I just gave the other answerer a thumbs up as a correct alternative way, his does not compute vectors orthogonal to the first 3 but they still are linearly independent from the first 3. The explanation of "why" his way works is that row reductions on C produce new rows that span the same space as the original rows of C. I am surprised that he seems to ignore my own answer and does not provide any thumbs up for it...? =) Clearly Cx=0 if and only if x is orthogonal to all rows of C. Computing a basis for Null(C) is standard and I assumed was in your "box of tools."

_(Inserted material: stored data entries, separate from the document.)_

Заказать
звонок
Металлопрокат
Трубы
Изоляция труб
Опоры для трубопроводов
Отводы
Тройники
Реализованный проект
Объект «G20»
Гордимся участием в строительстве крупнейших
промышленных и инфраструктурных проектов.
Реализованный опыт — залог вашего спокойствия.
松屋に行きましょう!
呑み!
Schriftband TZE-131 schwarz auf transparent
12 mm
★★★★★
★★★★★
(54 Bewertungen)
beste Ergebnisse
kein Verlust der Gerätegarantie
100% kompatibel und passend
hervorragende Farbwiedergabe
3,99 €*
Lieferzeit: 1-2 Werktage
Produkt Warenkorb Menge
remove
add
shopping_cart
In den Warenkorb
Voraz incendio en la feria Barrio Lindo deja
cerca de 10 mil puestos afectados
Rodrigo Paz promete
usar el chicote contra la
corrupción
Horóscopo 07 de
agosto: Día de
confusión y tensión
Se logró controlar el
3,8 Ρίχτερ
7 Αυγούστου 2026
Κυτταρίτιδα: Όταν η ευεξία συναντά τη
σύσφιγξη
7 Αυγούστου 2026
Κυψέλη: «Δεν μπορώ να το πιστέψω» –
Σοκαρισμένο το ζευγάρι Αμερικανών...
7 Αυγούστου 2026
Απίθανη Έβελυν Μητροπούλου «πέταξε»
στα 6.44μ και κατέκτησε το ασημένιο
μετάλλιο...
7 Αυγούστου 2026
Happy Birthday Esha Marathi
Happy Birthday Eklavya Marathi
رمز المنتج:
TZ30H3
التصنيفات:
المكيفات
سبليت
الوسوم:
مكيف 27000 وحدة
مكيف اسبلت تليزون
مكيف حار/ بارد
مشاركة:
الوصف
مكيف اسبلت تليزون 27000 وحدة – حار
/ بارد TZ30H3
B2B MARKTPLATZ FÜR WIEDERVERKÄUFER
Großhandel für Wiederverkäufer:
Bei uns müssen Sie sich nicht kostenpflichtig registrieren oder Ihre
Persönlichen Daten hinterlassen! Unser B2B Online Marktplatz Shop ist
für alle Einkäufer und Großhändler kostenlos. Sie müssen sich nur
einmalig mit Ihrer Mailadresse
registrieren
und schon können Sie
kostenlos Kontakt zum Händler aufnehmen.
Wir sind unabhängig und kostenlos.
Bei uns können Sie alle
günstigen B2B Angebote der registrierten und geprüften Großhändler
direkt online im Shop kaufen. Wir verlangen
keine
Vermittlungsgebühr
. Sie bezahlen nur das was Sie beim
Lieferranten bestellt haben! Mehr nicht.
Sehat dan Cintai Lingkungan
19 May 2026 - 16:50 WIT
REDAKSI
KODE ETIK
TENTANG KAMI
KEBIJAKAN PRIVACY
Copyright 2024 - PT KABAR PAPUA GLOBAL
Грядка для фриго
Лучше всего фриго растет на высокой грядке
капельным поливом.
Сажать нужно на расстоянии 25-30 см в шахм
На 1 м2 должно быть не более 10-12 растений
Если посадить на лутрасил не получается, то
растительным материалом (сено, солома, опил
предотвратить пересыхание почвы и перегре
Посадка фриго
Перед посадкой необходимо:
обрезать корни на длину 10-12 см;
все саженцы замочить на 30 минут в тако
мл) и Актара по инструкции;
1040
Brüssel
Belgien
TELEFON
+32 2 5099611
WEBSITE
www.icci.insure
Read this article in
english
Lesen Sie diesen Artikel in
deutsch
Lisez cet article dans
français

Let's do what the hint says:
[ 1 2 -1 2 3]
[ 2 2 1 5 5]
[-1 -4 4 -7 -11]
~
[1 2 -1 2 3]
[0 -2 3 1 -1]
[0 -2 3 -5 -8]
~
[1 2 -1 2 3]
[0 2 -3 -1 1]
[0 0 0 -6 -7]
You can see we have vectors with leading digits in the first, second and fourth columns. So to extend this to a basis for R^5 we can simply add the vectors (0, 0, 1, 0, 0)^T and (0, 0, 0, 0, 1)^T. It's obvious that if we add these to the matrix above we'll have something that's row-equivalent to the identity matrix, i.e. a basis for R^5.
So the full basis will be
{(1, 2, -1, 2, 3)^T, (2, 2, 1, 5, 5)^T, (-1, -4, 4, -7, -11)^T, (0, 0, 1, 0, 0)^T, (0, 0, 0, 0, 1)^T}.